Task inputs ::

========================================

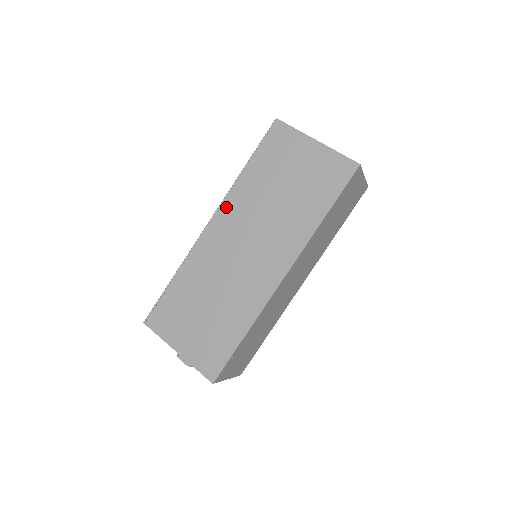
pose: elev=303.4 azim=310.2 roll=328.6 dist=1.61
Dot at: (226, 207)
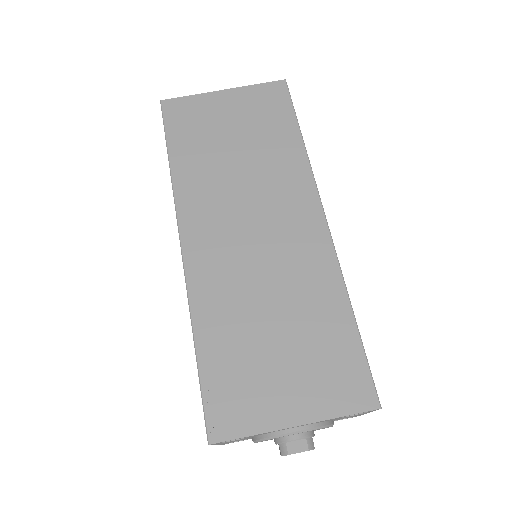
Dot at: (187, 212)
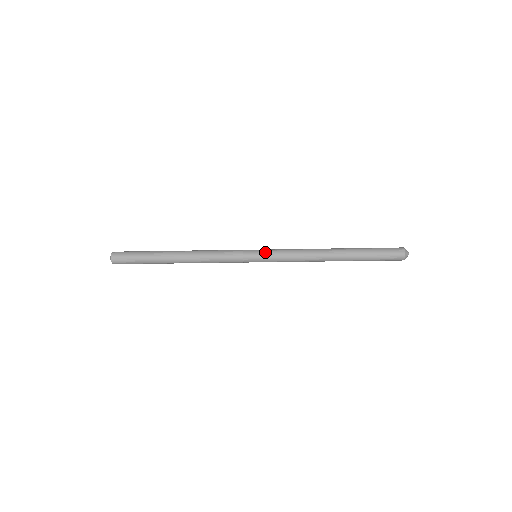
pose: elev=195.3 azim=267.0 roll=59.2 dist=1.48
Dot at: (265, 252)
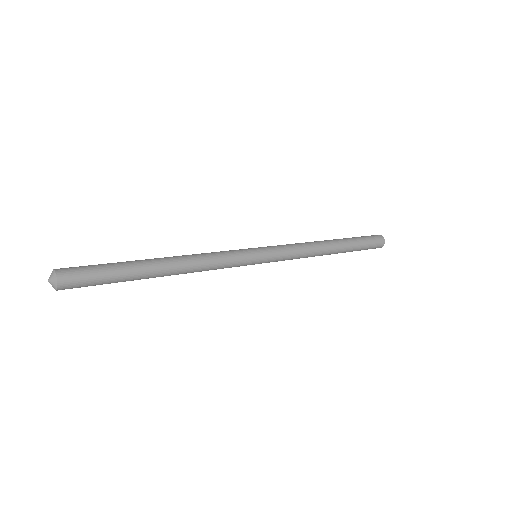
Dot at: (267, 247)
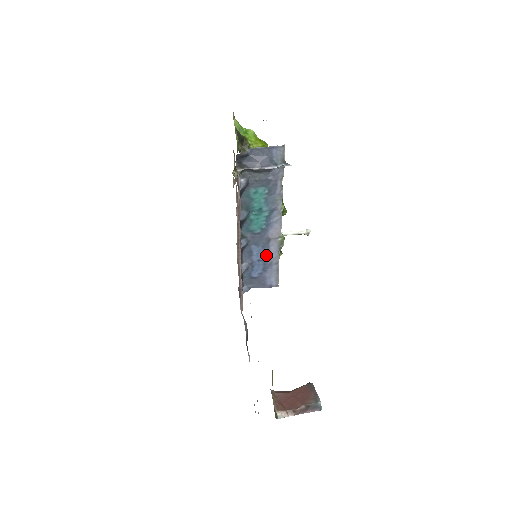
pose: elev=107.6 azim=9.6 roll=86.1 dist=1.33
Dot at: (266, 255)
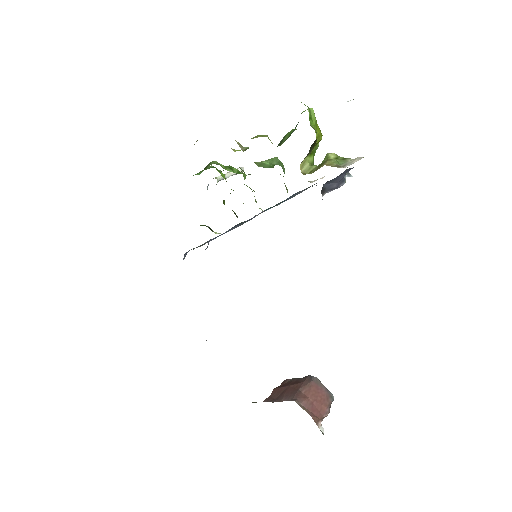
Dot at: (232, 229)
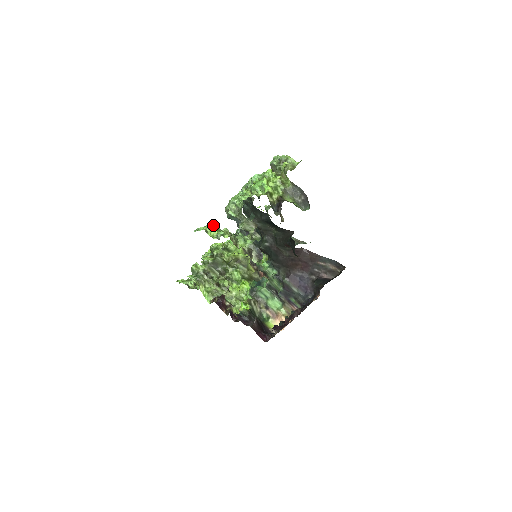
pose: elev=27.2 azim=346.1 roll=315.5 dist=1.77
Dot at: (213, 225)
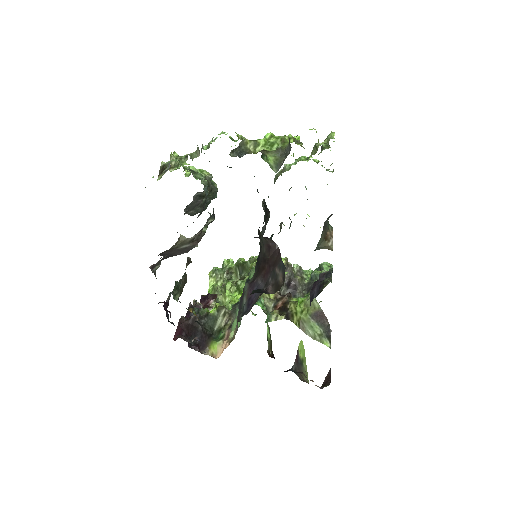
Dot at: (204, 171)
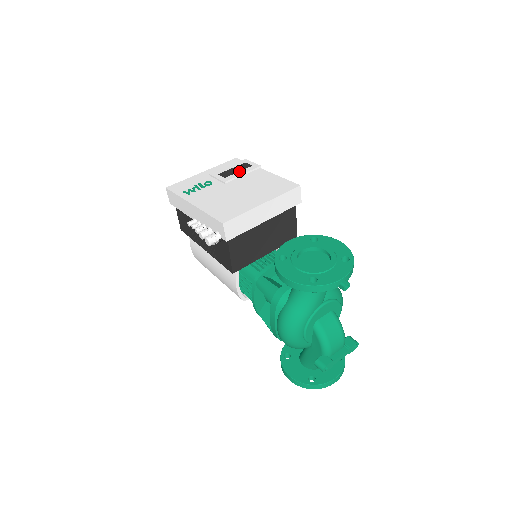
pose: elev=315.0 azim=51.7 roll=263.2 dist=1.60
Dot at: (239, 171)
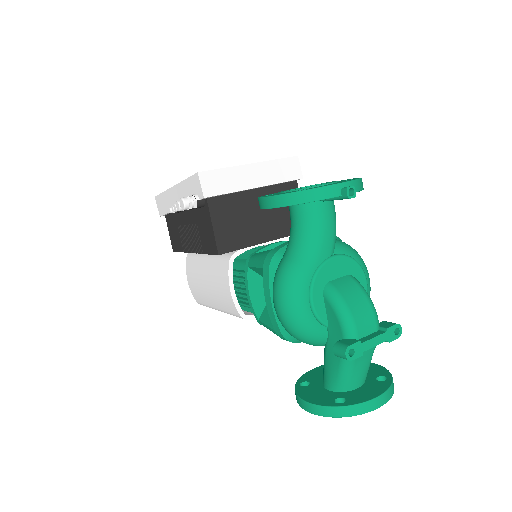
Dot at: occluded
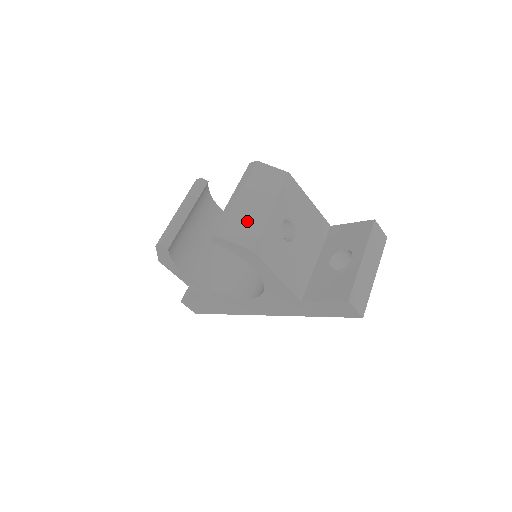
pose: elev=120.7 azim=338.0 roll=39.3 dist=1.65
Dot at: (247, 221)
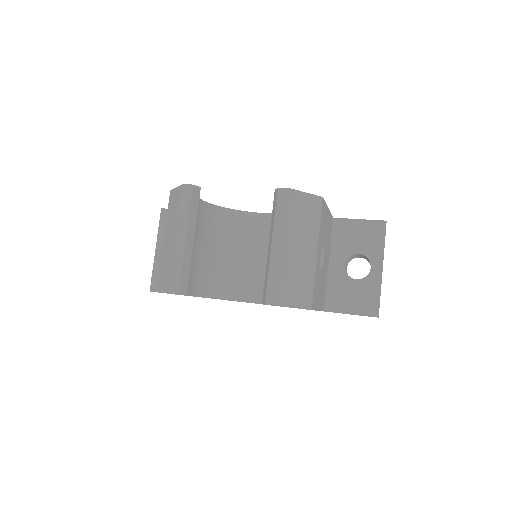
Dot at: (300, 276)
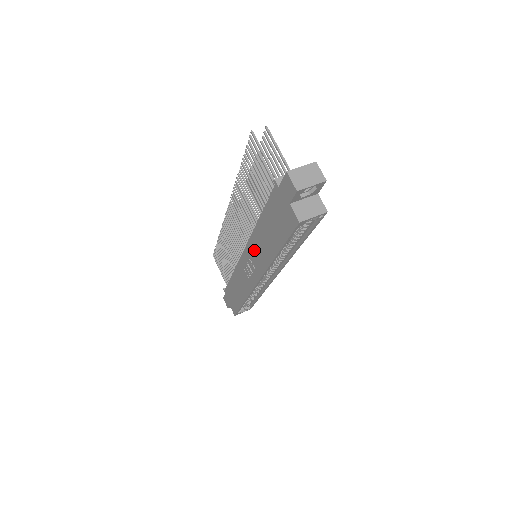
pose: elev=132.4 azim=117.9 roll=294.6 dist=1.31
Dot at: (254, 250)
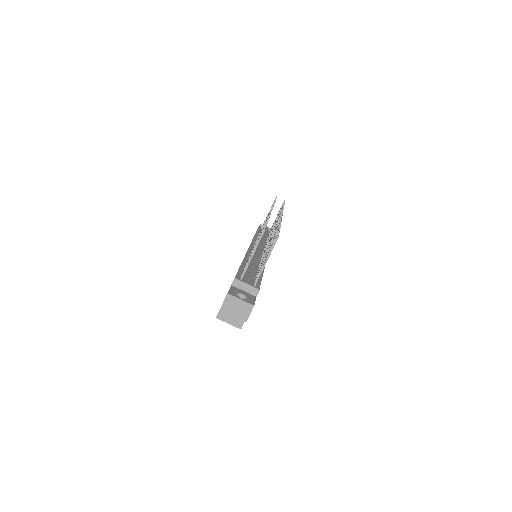
Dot at: occluded
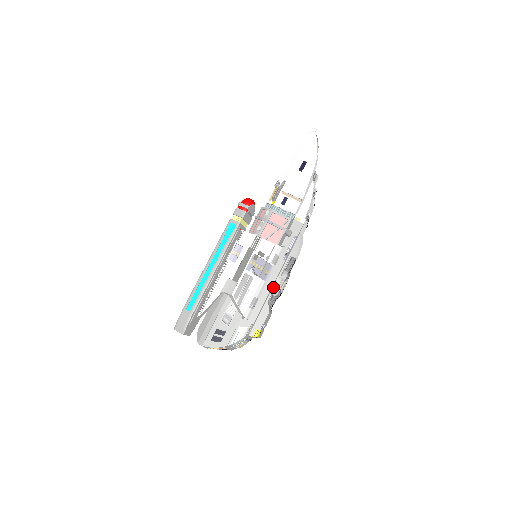
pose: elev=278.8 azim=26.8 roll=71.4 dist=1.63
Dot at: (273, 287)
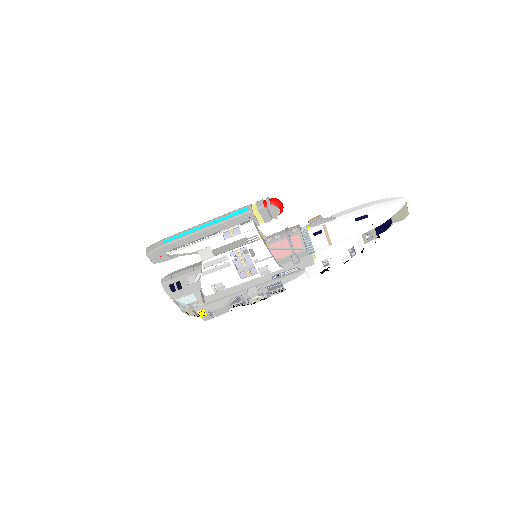
Dot at: (245, 291)
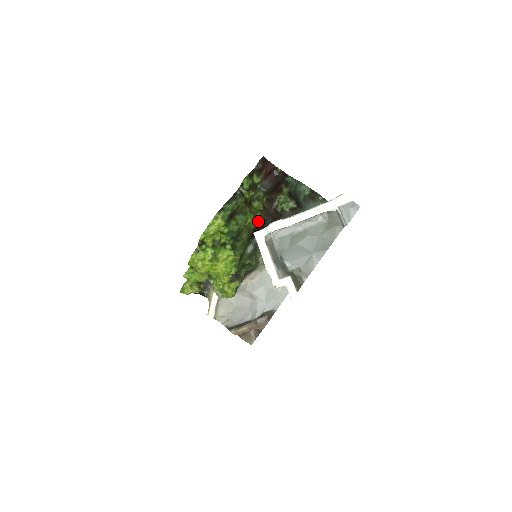
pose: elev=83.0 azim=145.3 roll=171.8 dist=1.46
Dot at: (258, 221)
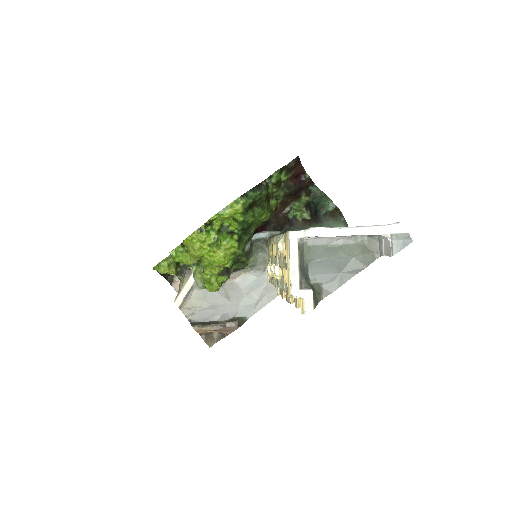
Dot at: (264, 220)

========================================

What this task involves ::
Output every line of the records above as a JSON list of strings, one string per line, with blank lines skipped and the pictures left out.

Written reply ::
[
  "pose: elev=303.4 azim=310.2 roll=328.6 dist=1.61",
  "Dot at: (226, 207)",
  "Dot at: (187, 212)",
  "pose: elev=195.3 azim=267.0 roll=59.2 dist=1.48",
  "Dot at: (265, 252)",
  "Dot at: (267, 247)",
  "pose: elev=107.6 azim=9.6 roll=86.1 dist=1.33",
  "Dot at: (266, 255)",
  "Dot at: (232, 229)",
  "pose: elev=27.2 azim=346.1 roll=315.5 dist=1.77",
  "Dot at: (213, 225)",
  "Dot at: (204, 171)",
  "pose: elev=315.0 azim=51.7 roll=263.2 dist=1.60",
  "Dot at: (239, 171)",
  "Dot at: occluded",
  "pose: elev=120.7 azim=338.0 roll=39.3 dist=1.65",
  "Dot at: (247, 221)",
  "Dot at: (300, 276)",
  "pose: elev=132.4 azim=117.9 roll=294.6 dist=1.31",
  "Dot at: (254, 250)",
  "Dot at: occluded",
  "pose: elev=278.8 azim=26.8 roll=71.4 dist=1.63",
  "Dot at: (273, 287)",
  "Dot at: (245, 291)",
  "pose: elev=83.0 azim=145.3 roll=171.8 dist=1.46",
  "Dot at: (258, 221)",
  "Dot at: (264, 220)"
]